Elle n'en sentait ni l'envie ni la force. Dans sa poitrine, son cœur cognait si fort qu'il l'étouffait presque. Elle était fascinée par la passion de ces yeux noirs, à chaque instant plus proches. Les mains du jeune homme avaient quitté son visage. Il l'enfermait maintenant dans ses bras, l'attirant auprès de lui sur le lit irrésistiblement, avidement...

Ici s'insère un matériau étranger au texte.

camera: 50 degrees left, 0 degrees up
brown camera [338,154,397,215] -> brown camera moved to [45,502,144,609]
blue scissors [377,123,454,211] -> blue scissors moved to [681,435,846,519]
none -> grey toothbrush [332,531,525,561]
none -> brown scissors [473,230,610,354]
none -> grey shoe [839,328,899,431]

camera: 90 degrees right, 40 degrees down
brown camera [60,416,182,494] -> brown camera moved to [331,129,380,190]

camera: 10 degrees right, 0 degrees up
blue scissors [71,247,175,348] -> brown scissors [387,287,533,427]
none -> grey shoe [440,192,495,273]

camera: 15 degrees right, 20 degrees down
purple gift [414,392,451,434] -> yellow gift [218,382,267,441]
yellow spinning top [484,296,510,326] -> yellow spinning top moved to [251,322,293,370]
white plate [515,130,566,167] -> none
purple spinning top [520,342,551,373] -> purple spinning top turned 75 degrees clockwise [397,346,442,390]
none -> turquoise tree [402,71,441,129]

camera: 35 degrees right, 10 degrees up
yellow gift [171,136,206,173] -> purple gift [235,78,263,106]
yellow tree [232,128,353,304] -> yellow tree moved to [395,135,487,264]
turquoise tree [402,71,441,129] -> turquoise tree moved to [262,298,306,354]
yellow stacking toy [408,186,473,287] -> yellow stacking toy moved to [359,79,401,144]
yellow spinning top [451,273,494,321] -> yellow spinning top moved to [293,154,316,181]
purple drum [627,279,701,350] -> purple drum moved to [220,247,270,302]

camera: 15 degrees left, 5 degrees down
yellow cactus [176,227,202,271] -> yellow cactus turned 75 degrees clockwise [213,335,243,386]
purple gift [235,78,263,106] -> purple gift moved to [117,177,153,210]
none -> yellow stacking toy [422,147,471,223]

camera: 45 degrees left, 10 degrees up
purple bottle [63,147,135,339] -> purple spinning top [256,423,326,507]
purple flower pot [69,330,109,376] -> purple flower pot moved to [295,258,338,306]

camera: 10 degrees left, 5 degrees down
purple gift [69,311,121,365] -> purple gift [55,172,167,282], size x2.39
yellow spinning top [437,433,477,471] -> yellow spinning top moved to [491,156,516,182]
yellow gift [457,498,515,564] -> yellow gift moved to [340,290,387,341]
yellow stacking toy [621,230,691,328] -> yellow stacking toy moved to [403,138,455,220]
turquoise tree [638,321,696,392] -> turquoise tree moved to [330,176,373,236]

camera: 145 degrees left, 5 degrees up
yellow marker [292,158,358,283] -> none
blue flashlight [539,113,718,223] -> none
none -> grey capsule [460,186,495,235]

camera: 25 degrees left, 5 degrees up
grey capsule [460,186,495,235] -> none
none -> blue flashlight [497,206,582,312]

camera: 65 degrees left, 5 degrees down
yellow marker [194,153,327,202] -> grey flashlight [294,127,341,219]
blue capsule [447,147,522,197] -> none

Quand il la coucha contre lui, coincée par les muscles durs de sa poitrine, Catherine frissonna de tout son corps. Une sueur légère mouillait la peau brune du jeune homme. Il sentait le lit chaud, la fièvre et une autre odeur qu'elle ne pouvait définir, peut-être le baume dont sa blessure à la tempe avait été enduite ? Arnaud respirait fort et son souffle emplissait les oreilles de sa prisonnière consentante. Elle l'entendit jurer entre ses dents parce que sa jambe immobilisée le gênait. Mais elle ne chercha pas même à se défendre.
Inconsciemment, elle avait attendu depuis toujours un moment comme celui-là...
Elle gémit pourtant quand la bouche dure s'abattit sur la sienne, la violentant avec une ardeur d'affamé. Des bruits de cloches éclataient dans sa tête, un carillon de joie aussi primitive que la terre elle-même.